Le nombre de ministres qui se verraient bien continuer de servir le pays ne faiblit pas… Il faut dire qu’Emmanuel Macron ne les dissuade pas forcément. Le président a laissé entendre à son ministre des Affaires étrangères, Stéphane Séjourné, qu’il n’était pas exclu qu’il reste au Quai dans le futur gouvernement.
Emmanuel Macron n’avait jamais reçu en tête-à-tête Eric Ciotti quand celui-ci présidait LR. Le Niçois en avait perçu beaucoup d’amertume, il s’en plaignait encore quelques semaines avant la dissolution auprès d’un ténor macroniste.
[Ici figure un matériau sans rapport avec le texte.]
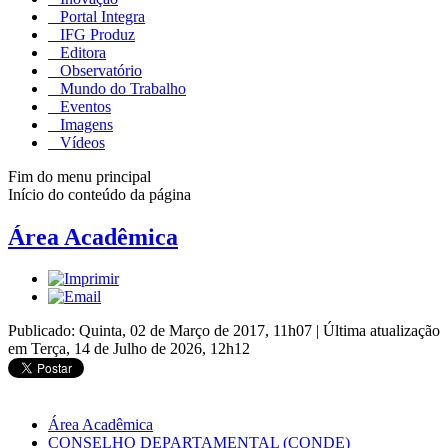
Portal Integra
IFG Produz
Editora
Observatório
Mundo do Trabalho
Eventos
Imagens
Vídeos
Fim do menu principal
Início do conteúdo da página
Área Acadêmica
Publicado: Quinta, 02 de Março de 2017, 11h07
|
Última atualização
em Terça, 14 de Julho de 2026, 12h12
Área Acadêmica
CONSELHO DEPARTAMENTAL (CONDE)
Le voici président d’un groupuscule parlementaire, et à ce titre il a eu droit à son rendez-vous, seul avec le chef de l’Etat, le 23 août. Enfin !
Les députés ont élu en juillet un nouveau bureau à l’Assemblée nationale, avec une majorité pour des élus du Nouveau front populaire et aucune place pour le Rassemblement national, qui constitue pourtant le premier groupe dans l’hémicycle. Une situation dénoncée par la présidente Yaël Braun-Pivet, comme par Emmanuel Macron ou François Bayrou. Et un faux semblant ? Le cabinet de Yaël Braun-Pivet rappelle un point : tout président de groupe (Marine Le Pen l’est) peut assister aux réunions du bureau s’il le souhaite.
C’est de là qu’il date le début de sa "descente aux enfers" : Jean-Michel Blanquer, alors ministre de l’Education nationale, refuse d’être tête de liste aux régionales en Ile-de-France, en juin 2021. "J’ai besoin de vous, il faut quelqu’un de poids face à Valérie Pécresse", souligne le président. Blanquer persiste dans son refus, écrit à Emmanuel Macron. Aucune réponse. Pire, "il entra dans une colère gigantesque. (...) Il ressortait de son humeur que j'étais au fond un ingrat, qu’il était inouï que je me permette de refuser sa demande, qu’il faudrait que je comprenne bientôt qui m’avait fait ministre et que ce qui m’avait fait pouvait me défaire." Il raconte l'épisode dans La citadelle (Albin Michel), un livre qui retrace avec force détails son expérience gouvernementale.